Mademoiselle Anne Sanglante Ou Notre Nymphomanie Auréolé, c'est une épreuve. Cet album, c'est un OMNI (Objet Musical Non-Identifié), une sorte de rite de passage de la musique à l'extase sonore. C'est la définition du bruit, de l'inécoutable, du suicide rituel du goût pour la musique ; car cet album, c'est un monolithe à l'expérimentation sonore, un avatar musical de la pierre noire de 2001 : L'Odyssée de l'espace ; cet album, c'est de la non-musique.
Yamazaki Maso est, dans la japanoise, une sorte d'autorité tutélaire, une figure mythique et anthologique du genre. Masonna en est son incarnation terrestre (osez me dire que cet homme n'a pas des allures divines dans l'exercice de cet art) au milieu du foisonnement de groupes que son inventivité a pu générer. Masonna, c'est l'acronyme du nom de cet album et c'est la prolongation du nom de scène de l'artiste (preuve en est de tout l'affection qu'il lui porte), comme c'est un calembour pour tourner Madonna en dérision (Onne = femme en japonais ; Masonna parle donc d'une femme masochiste, on ne va pas chipoter sur l'onomastique pour savoir de qui il parle, vous avez bien compris.) Masonna en concert, c'est parfois un set de quelques secondes, qui consiste en rien de moins que Yamazaki Maso qui saute hystériquement comme un dégénéré habité par tous les démons de tous les folklores terrestres réunis tout en détruisant son matériel à petit feu. Yamazaki Maso est un humain légendaire, oxymore qui n'en est plus une lorsque l'on parle de lui.

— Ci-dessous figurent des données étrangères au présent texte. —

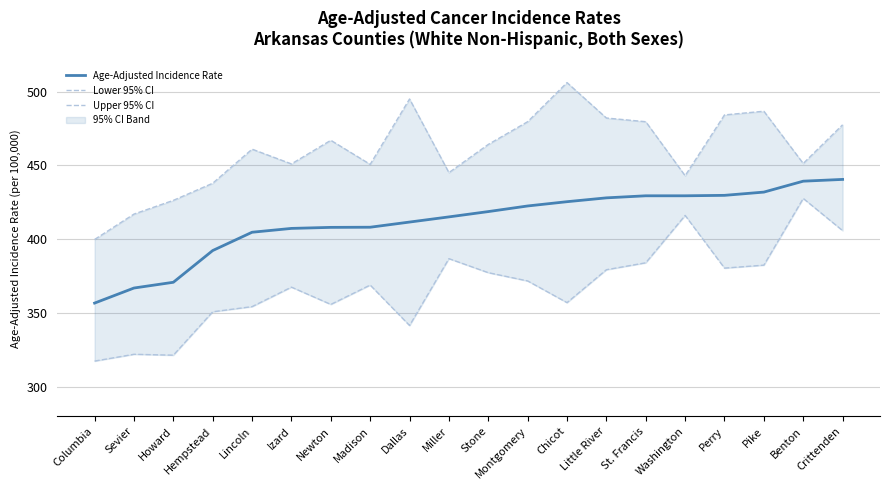

How many data points in Upper 95% CI are less than 464?

10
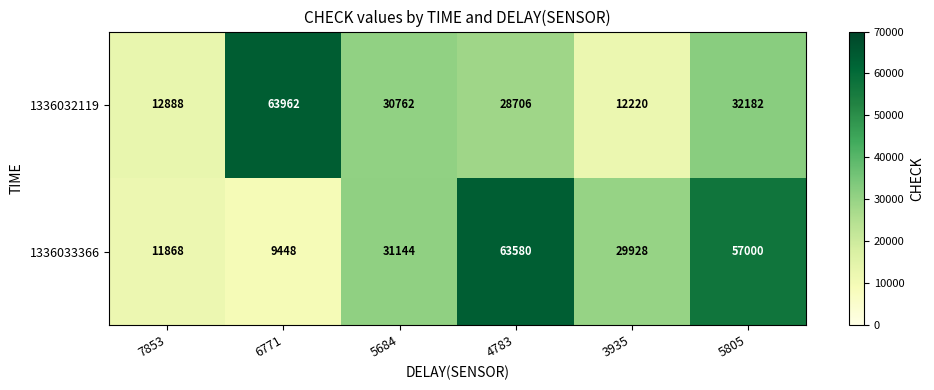

True or false: 1336033366 has a value of 5500 at 6771.

False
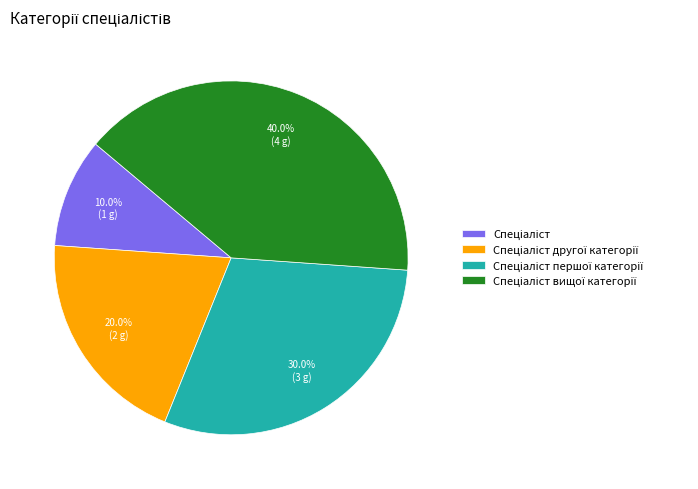

Is there any slice that represents more than half of the pie?

No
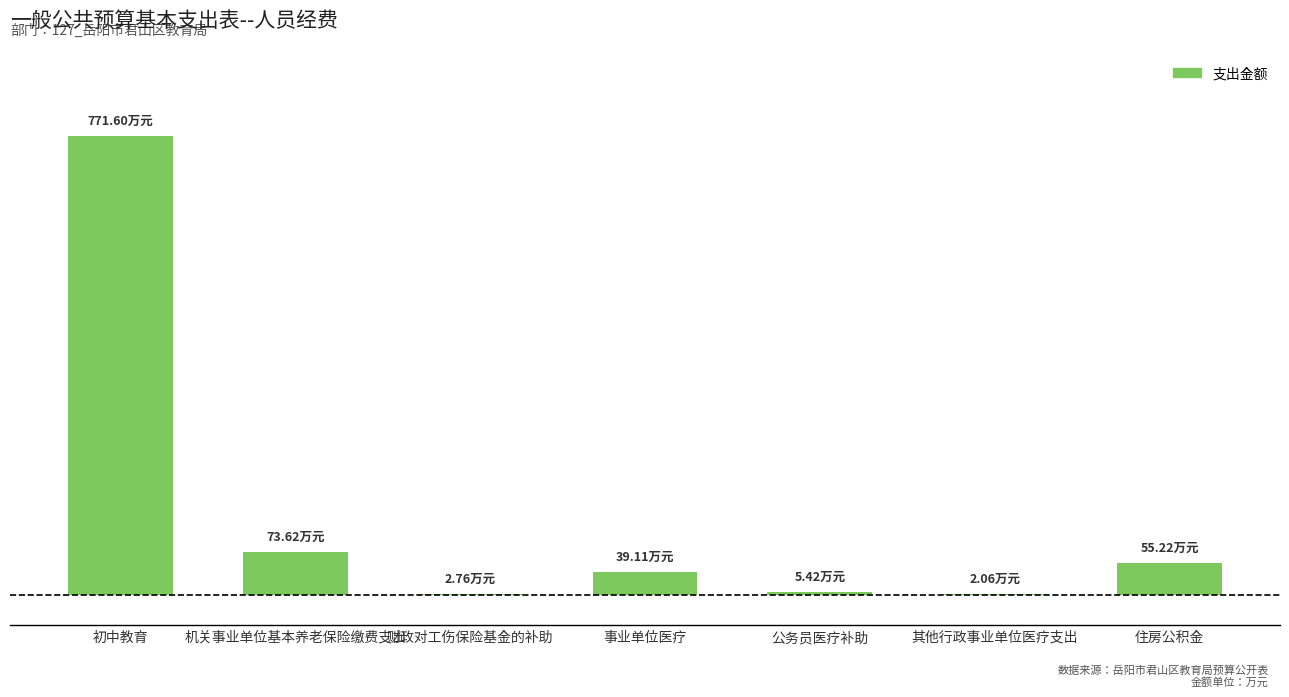

Between 事业单位医疗 and 其他行政事业单位医疗支出, which is larger?

事业单位医疗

Mademoiselle Anne Sanglante Ou Notre Nymphomanie Auréolé, c'est de la folie furieuse ; c'est la perte de toute notion rythmique, l'oblitération de toute ligne mélodique ou harmonique, la suppression de la tonalité, c'est peut-être même l'absence de parole dans ce magma de braillement suraigus ; l'art conceptuel dans toute son envergure. C'est le résultat du broyage conjoint de tout ce qui peut faire musique dans une même composition, qui se fera honneur en retour de broyer votre raison. Dans ces débordements de déstructuration instrumentale et de grésillements de chaîne hi-fi cassée, ne reste plus qu'une cacophonie entrecoupée des vociférations démentes de Maso ; toutes les pistes sont brouillées, quasiment toute velléité d'interprétation réduite à néant. De la musique où plus rien n'est musical. Est-ce encore de la musique ? Selon vous, n'est-ce que le rituel bruitiste d'un compositeur naïf et inexpérimenté ou la redéfinition de l'art sonore par un incommensurable génie musical ?
Possibilité de réponse : Maso vous a libéré un passage vers la compréhension sonore, à l'instar de Zarathoustra avec Dieu et l'homme il vous a expliqué ce qu'il restait du son et ce qu'il allait devenir après la mort de la musique ; ici l'entropie, la destruction du signifiant pour mieux expliciter le signifié unique qu'il reste à tout ça : la musique est morte, les sons s'émancipent pour ne plus devenir qu'un terme générique ; ils prennent leur liberté pour mieux se soumettre à l'expérimentation et dépasser leur tutelle musicale. A défaut de brouiller les pistes, Maso vous en a offert de nouvelles ; emparez-vous de ces sons, créez à votre tour, les sons désormais vous appartiennent, puisqu'ils sont universels, et qu'à l'instar du monde qui vous entoure vous êtes, à l'issu de cette écoute, devenu fou.